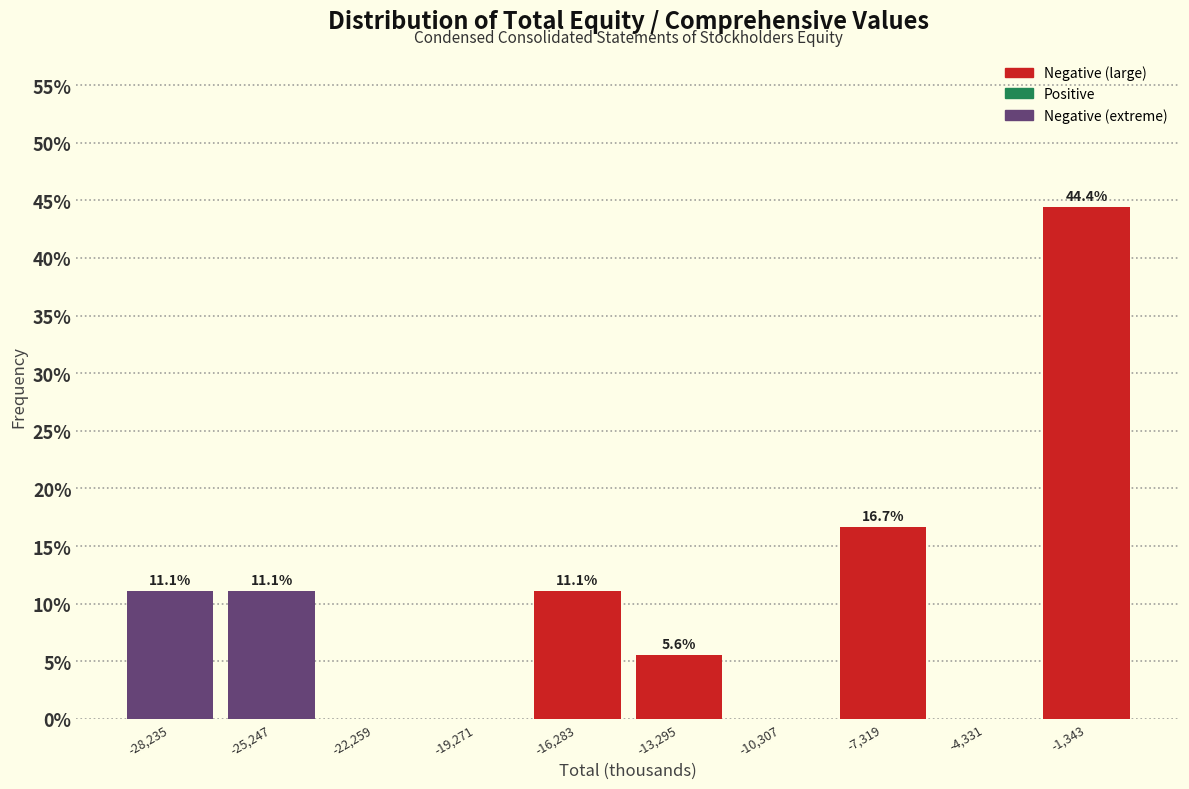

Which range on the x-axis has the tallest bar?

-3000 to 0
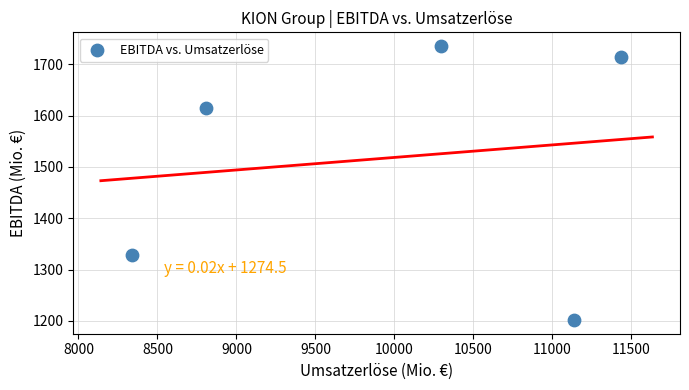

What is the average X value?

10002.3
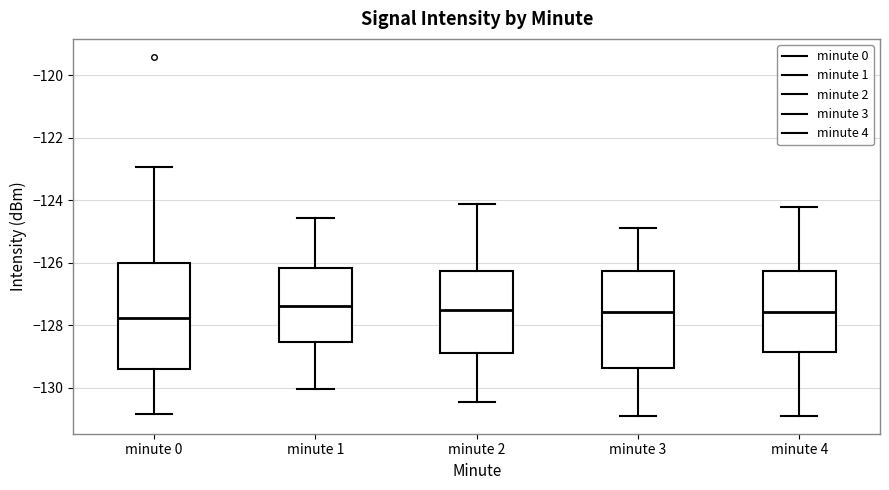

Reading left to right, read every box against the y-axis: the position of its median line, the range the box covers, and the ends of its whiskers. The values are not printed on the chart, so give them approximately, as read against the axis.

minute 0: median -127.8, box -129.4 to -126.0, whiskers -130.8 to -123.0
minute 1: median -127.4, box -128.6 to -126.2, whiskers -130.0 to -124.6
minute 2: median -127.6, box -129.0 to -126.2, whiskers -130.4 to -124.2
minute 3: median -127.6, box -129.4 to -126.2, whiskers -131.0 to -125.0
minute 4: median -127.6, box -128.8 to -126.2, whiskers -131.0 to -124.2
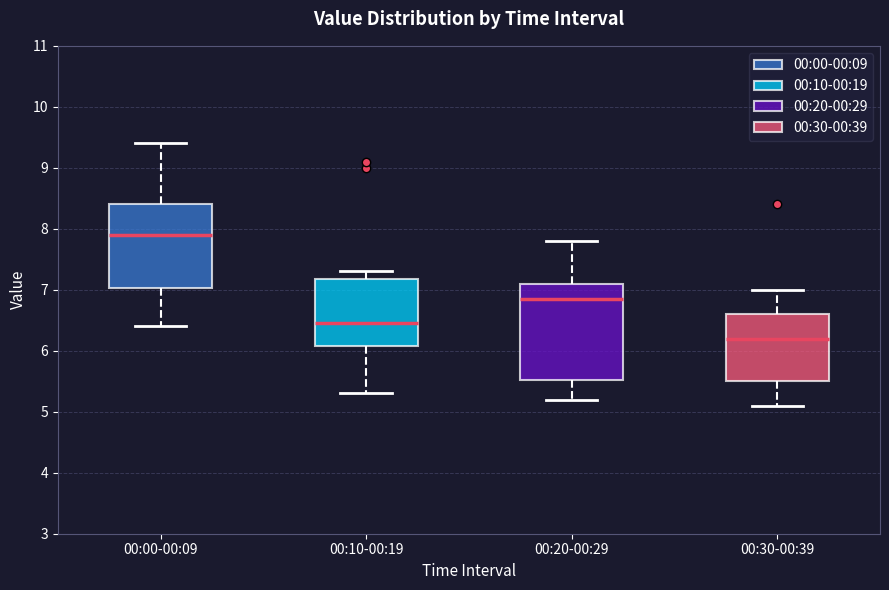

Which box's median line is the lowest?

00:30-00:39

+===+

- PROBLEM REQUIREMENTS
Arrange every line of the material above as a Markdown table with the columns "Row" and "Line", numbering the rows in order. Leave out blank lines and the picture lines.

- ANSWER FOR THE TASK
| Row | Line |
|---|---|
| 1 | Which range on the x-axis has the tallest bar? |
| 2 | -3000 to 0 |
| 3 | What is the average X value? |
| 4 | 10002.3 |
| 5 | Reading left to right, read every box against the y-axis: the position of its median line, the range the box covers, and the ends of its whiskers. The values are not printed on the chart, so give them approximately, as read against the axis. |
| 6 | minute 0: median -127.8, box -129.4 to -126.0, whiskers -130.8 to -123.0 |
| 7 | minute 1: median -127.4, box -128.6 to -126.2, whiskers -130.0 to -124.6 |
| 8 | minute 2: median -127.6, box -129.0 to -126.2, whiskers -130.4 to -124.2 |
| 9 | minute 3: median -127.6, box -129.4 to -126.2, whiskers -131.0 to -125.0 |
| 10 | minute 4: median -127.6, box -128.8 to -126.2, whiskers -131.0 to -124.2 |
| 11 | Which box's median line is the lowest? |
| 12 | 00:30-00:39 |